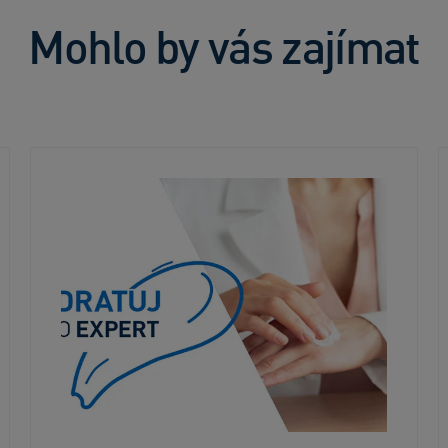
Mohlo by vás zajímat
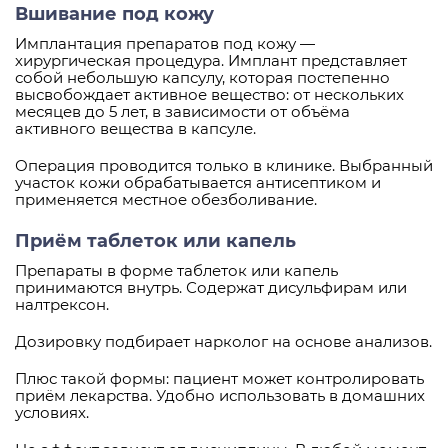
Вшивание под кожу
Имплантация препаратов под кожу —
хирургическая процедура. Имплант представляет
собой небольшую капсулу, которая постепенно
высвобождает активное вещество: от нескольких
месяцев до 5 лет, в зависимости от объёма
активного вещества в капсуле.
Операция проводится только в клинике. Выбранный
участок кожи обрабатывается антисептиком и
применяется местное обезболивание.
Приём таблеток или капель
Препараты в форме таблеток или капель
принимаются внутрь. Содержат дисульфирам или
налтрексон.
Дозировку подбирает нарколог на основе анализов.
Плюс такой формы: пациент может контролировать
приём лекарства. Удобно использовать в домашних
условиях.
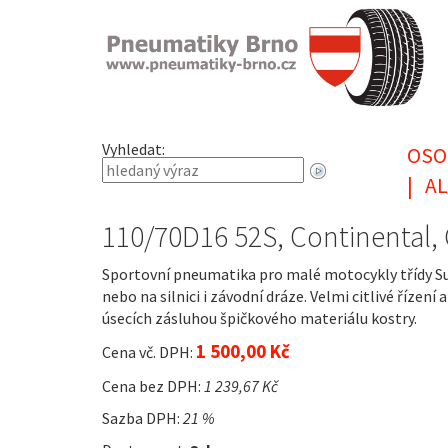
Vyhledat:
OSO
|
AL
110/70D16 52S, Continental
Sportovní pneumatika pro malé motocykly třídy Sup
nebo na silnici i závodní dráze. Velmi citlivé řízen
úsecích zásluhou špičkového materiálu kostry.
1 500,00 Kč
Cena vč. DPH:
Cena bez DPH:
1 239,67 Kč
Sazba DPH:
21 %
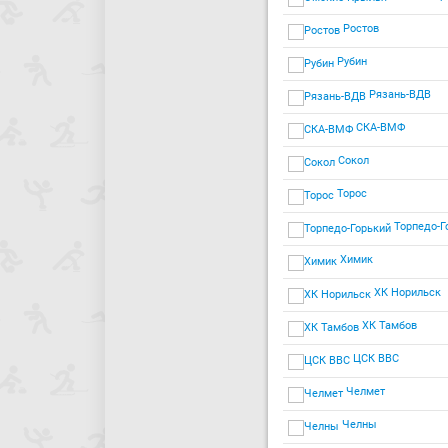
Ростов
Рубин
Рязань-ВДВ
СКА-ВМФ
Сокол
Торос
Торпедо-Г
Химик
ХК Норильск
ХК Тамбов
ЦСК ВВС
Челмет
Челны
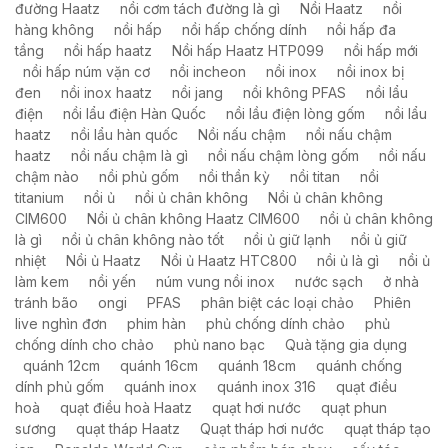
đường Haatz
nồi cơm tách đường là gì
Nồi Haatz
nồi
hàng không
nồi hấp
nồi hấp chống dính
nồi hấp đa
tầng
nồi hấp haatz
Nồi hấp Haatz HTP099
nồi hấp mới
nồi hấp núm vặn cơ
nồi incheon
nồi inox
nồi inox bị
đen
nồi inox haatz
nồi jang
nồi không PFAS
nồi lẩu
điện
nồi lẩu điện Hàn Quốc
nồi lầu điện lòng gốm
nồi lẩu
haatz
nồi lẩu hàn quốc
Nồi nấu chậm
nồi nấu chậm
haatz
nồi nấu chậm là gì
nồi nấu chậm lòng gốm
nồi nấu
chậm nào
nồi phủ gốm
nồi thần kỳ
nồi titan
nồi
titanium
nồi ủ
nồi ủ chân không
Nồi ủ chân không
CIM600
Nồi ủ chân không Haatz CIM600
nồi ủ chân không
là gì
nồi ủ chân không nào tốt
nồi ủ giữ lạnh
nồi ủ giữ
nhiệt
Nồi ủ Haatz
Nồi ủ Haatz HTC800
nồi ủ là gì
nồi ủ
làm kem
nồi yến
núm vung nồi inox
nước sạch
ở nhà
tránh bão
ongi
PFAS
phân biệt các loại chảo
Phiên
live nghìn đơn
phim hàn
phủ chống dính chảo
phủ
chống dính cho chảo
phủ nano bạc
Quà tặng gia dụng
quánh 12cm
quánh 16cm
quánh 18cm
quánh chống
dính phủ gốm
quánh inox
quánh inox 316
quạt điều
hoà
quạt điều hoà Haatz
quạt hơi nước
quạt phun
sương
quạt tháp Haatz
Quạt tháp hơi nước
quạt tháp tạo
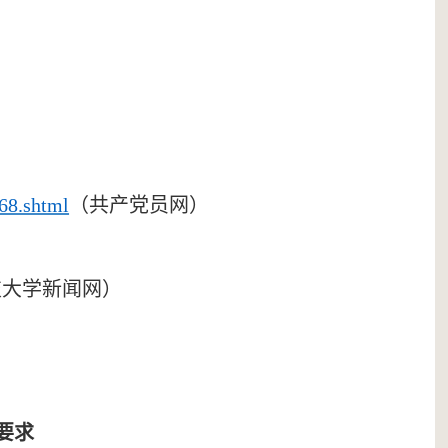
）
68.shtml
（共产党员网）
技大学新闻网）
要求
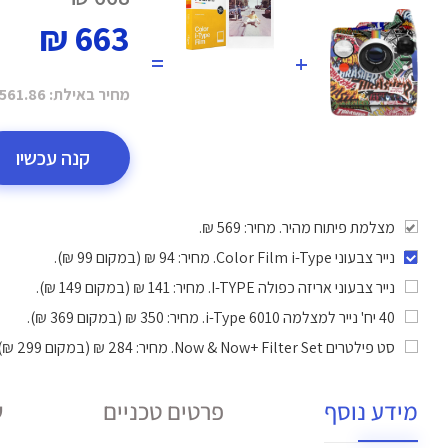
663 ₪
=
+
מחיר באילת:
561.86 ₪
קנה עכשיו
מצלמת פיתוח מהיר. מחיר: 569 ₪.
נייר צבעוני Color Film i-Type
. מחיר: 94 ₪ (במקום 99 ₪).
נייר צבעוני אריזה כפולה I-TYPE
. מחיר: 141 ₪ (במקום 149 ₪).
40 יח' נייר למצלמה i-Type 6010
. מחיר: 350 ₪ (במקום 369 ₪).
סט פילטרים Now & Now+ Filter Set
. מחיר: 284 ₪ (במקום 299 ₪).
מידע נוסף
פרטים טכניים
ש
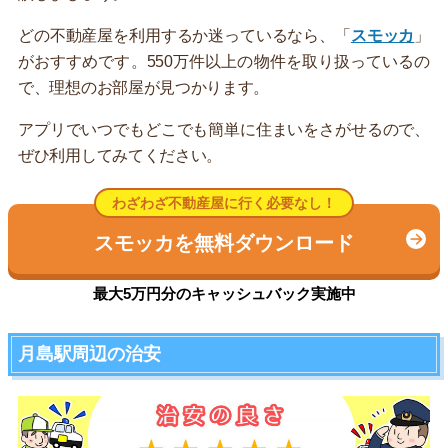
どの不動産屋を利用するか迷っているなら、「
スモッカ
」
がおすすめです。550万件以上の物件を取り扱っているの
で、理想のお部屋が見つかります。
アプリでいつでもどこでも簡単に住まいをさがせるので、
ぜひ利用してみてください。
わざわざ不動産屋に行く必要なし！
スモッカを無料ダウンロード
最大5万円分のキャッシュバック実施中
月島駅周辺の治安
=-=-=-=-=
Whenever a line above includes "điện", copy it in full.

### Finished exercise
điện
nồi lẩu điện Hàn Quốc
nồi lầu điện lòng gốm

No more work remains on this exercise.